Torn between my indifference for Tyler Perry’s fascination of the black female narrative, and a desire to support Taraji P Henson as lead actress, my experience viewing the movie proved just as ambivalent. Acrimony tells the story of Melinda (Taraji P. Henson) who viewers meet a court hearing where she is advised to stop “harrassing these people” and ordered to attend anger management. It is in this therapist’s office that Melinda divulges the path that engendered her present distress.
The Plot (Spoilers)
As a college students struggling to meet the white man’s standards of intelligence, Melinda meets Robert (Lyriq Bent), an upperclassman. The encounter cost Melinda her paper, but foments a bond between Robert and her that would last the rest of her life. Shortly after meeting, Melinda’s mother dies and she simultaneously falls into a house, $350,000 and a new relationship with an orphaned man with big dreams.
It is not long before Melinda becomes a full investor in Robert’s ambitions, buying him a car, paying his tuition and investing in a battery Robert believes is ground-breaking. After Melinda buys Robert a new car, he becomes hard-to-reach. Melinda laments on waiting two days for him to call her before catching Robert cheating on her with another woman—June. Distressed, Melinda destroys Robert’s trailer, interrupting his infidelity and her infertility all at once. Melinda’s act prompts an emergency hysterectomy before her twenty-first birthday, yet the two reconcile and get married.
Robert graduates from college and he and Melinda morph from starry-eyed kids to adults who have wasted away in the promise of a tomorrow that never came. The story takes a twist when. June, the woman who Robert cheated on Melinda with decades earlier takes on a prominent role at a company he has sought to parter with for two decades. She presents an opportunity for Robert at the same time he is to fulfill an obligation for Melinda to help keep her mother’s house—a house he called home for almost two decades. He reneges on his promise to Melinda and takes a meeting where he is offered $800,000 for his product—but turns it down.

EXTRACTED MATERIAL:
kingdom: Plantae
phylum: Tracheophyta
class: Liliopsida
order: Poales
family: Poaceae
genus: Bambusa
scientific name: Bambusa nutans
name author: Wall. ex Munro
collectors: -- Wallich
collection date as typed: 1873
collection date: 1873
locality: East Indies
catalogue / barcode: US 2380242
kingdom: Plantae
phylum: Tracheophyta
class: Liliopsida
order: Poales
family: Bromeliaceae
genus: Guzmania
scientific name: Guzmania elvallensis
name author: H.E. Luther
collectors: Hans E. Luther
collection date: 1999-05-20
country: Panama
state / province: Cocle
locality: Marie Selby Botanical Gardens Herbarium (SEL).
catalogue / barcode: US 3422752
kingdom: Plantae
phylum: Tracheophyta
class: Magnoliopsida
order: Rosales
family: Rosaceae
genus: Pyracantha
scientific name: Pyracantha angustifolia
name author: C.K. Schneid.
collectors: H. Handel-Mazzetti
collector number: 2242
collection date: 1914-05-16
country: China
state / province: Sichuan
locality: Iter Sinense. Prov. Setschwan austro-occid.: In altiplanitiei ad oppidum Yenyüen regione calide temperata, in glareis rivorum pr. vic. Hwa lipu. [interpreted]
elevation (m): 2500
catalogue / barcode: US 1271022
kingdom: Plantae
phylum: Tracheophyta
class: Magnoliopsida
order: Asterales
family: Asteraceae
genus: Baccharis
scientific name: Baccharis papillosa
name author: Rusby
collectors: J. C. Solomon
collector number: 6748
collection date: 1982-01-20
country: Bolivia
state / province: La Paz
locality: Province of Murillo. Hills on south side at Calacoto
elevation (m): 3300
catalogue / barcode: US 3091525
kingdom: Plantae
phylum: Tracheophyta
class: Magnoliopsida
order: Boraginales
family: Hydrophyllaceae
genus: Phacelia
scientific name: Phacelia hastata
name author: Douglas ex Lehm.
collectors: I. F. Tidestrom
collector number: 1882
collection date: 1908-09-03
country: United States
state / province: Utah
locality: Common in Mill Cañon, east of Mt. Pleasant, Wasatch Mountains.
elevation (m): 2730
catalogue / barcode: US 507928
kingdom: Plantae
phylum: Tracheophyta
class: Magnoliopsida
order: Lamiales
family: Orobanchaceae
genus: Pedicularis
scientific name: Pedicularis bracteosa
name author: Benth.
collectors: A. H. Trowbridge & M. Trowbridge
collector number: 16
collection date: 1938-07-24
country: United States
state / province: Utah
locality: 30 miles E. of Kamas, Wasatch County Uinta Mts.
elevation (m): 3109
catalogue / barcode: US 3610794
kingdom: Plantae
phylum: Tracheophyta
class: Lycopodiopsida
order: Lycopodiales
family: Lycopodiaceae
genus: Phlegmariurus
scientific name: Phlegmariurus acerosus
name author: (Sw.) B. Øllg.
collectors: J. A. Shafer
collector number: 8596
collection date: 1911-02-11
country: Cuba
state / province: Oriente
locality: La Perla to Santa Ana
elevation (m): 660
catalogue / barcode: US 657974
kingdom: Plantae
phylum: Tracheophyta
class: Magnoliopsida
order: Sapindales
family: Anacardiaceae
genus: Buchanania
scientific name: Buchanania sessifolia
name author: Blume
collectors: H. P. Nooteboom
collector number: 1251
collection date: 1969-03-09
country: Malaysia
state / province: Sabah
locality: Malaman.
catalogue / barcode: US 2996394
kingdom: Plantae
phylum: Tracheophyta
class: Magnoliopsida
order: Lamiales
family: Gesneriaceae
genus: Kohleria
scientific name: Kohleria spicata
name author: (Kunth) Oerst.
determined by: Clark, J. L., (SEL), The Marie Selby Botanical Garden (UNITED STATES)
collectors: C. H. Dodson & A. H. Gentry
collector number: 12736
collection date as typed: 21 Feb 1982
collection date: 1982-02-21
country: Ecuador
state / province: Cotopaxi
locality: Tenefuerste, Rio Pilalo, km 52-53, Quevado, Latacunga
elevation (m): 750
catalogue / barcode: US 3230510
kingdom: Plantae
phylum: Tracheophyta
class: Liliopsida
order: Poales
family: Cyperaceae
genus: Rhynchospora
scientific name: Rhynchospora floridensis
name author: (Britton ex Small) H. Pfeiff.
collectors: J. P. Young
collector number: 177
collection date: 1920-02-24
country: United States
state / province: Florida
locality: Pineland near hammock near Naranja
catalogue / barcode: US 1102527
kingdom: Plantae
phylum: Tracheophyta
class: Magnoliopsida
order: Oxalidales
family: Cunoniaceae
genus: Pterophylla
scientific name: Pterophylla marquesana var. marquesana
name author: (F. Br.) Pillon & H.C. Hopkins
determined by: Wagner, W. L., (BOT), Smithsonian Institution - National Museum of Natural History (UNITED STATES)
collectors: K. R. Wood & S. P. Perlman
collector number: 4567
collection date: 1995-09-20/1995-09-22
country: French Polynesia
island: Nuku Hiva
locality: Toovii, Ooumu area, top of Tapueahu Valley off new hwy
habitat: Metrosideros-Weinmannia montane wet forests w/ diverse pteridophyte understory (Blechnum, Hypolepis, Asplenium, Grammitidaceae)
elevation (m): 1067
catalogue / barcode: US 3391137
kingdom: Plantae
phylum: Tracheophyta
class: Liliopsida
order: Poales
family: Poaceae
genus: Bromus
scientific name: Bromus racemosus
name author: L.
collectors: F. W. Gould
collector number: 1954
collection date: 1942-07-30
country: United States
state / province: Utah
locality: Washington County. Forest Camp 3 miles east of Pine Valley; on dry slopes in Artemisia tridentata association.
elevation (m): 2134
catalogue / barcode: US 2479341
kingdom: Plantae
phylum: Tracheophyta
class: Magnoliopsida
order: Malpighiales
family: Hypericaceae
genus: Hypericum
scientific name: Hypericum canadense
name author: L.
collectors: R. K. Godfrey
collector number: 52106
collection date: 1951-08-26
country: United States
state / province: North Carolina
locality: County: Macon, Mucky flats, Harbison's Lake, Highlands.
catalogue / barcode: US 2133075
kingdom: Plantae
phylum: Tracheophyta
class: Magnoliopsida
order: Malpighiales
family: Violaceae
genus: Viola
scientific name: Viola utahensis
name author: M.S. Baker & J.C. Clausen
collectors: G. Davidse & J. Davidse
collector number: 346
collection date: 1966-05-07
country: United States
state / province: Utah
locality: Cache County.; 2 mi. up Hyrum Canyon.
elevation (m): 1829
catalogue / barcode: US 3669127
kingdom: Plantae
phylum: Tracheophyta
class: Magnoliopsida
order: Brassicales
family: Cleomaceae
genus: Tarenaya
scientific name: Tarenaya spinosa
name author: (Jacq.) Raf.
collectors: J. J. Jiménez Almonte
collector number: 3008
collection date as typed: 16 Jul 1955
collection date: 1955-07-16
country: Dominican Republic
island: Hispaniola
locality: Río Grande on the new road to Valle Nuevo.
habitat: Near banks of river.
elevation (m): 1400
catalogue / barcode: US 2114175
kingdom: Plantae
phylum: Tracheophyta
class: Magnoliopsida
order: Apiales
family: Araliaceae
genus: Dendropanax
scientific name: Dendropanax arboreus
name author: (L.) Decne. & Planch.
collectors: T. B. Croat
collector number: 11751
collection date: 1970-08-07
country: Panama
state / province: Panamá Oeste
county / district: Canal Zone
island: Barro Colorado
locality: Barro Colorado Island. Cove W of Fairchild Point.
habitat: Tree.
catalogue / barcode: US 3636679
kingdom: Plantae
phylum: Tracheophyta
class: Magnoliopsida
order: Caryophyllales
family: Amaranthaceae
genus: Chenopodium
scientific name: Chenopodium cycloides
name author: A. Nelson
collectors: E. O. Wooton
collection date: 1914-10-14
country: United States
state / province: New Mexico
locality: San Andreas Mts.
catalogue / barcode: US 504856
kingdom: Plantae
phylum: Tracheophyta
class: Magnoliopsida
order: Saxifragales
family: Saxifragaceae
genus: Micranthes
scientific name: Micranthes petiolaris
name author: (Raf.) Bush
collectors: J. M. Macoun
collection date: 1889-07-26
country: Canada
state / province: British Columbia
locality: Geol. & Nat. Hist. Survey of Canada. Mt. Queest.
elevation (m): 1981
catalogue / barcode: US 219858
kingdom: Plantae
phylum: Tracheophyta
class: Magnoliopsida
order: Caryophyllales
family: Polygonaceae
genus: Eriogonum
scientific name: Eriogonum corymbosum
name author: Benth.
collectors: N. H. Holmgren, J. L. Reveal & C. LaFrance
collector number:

EXERCISE SET:
a. Answer these from the piece on Acrimony, one per line:
(i) What is Melinda ordered to attend at the court hearing?
(ii) Which actor plays Robert?
(iii) How much money is Robert offered for his product?
b. Please retype the piece on Acrimony from "Robert graduates from" up to and including "turns it down.".

LIST OF ANSWERS:
a.
(i) Anger management
(ii) Lyriq Bent
(iii) $800,000

b.
Robert graduates from college and he and Melinda morph from starry-eyed kids to adults who have wasted away in the promise of a tomorrow that never came. The story takes a twist when. June, the woman who Robert cheated on Melinda with decades earlier takes on a prominent role at a company he has sought to parter with for two decades. She presents an opportunity for Robert at the same time he is to fulfill an obligation for Melinda to help keep her mother’s house—a house he called home for almost two decades. He reneges on his promise to Melinda and takes a meeting where he is offered $800,000 for his product—but turns it down.